When I can, I try to send a response. Below are some of my exchanges. I was surprised none of the readers wrote back to thank me.
My 9-year-old daughter recently attended a friend’s slumber party. Later, I found out they’d watched an R-rated movie. I’m furious. My daughter’s allowed to watch only G- and PG-rated films. Should I talk to the parents about what happened?
You strike me as the type of person who thrives on finding things to complain about. So your daughter watched an R-rated movie? Boo-hoo. If you’re so offended, try watching your daughter yourself, instead of pawning her off on somebody else and then complaining about their parenting.
Also, instead of blindly relying on an arbitrary rating system, why not be an actual parent and judge a movie on its individual merits? Ignorant people like you would lump Silence of the Lambs and Schindler’s List into the same category without bothering to watch either.
Bottom line: Your daughter’s friend’s parents were doing you a favor by hosting a slumber party. You got a night of freedom while they fed and supervised a swarm of noisy brats. Rather than spewing and sputtering, you should try showing a little appreciation.
Personally, I think your daughter would be better off watching a whole slew of R-rated movies than growing up to become a miserable wretch like you.
A co-worker of mine has really bad breath. What’s the best way to let him know?
The next time your co-worker talks to you, you might try fanning your nose and saying, “Holy cow, your breath smells like my dog’s ass.” Then, offer him a mint.
I’m sure he’ll get the message.
I love my grandmother, but she tells the same stories over and over again. I’d like to tell her that she’s repeating herself, but I don’t want to hurt her feelings. What can I do?
Why should you care about your grandmother’s feelings? She’s already lived her life. The babbling corpse-in-waiting should start caring about your feelings.
The next time she starts in with one of her little anecdotes, interrupt with a story of your own:
“Hey, Grandma, did you hear the one about the old windbag whose grandson put her into a nursing home because she kept telling the same story over and over and over again?”
I imagine your grandmother will start keeping her stories to herself.
You’re having a phone conversation with an old friend. At one point, you find yourself complaining about your spouse. Suddenly, you remember your friend’s husband died six months ago. What do you do?
Jennifer from Ohio says: “I would immediately apologize and ask how she’s coping.”
Kathryn from Montana says: “I wouldn’t say anything and pretend I didn’t know. Why bring it up if they don’t? Awkward.”
Fred from Maine says: “I would switch gears and say I’m grateful to have my spouse, and I’d tell my friend that she’s always in my thoughts and prayers.”
Allen says: “No need to apologize for such an innocent blunder. Besides, the dude’s been dead for six months. The woman needs to stop milking the role of the grieving widow already.
“A great idea would be to ask what she’s doing Friday night. After all, she’s clearly available. If she says no, tell her her husband would have wanted her to. This tactic also should work for getting her drunk and into bed.

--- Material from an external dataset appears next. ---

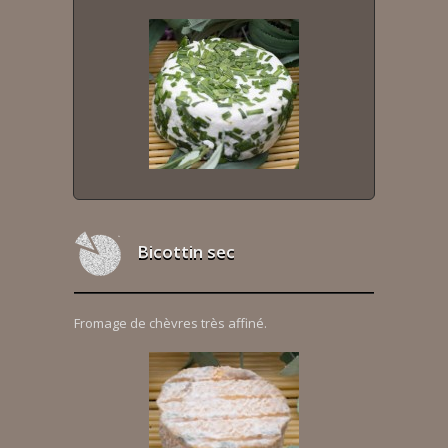
Bicottin sec
Fromage de chèvres très affiné.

“Afterwards, if she asks you to stay, remind her to think of her husband. Would he have wanted her to have fun? Of course. But would he want her to jump into a relationship right away? Not a chance. She needs to respect his memory a little better.
“Let her weep into her pillow as you pull on your clothes and let yourself out.
“If she tries to call, gently remind her that you’re still married. Unlike her, you’re not free to live the swinging single life. Tell her also that you’d love to carry on a relationship, but that marriage to you is the most important, sacred bond a couple can share.
“You may not ever hear from her again, but that’s OK. The grieving need their space.”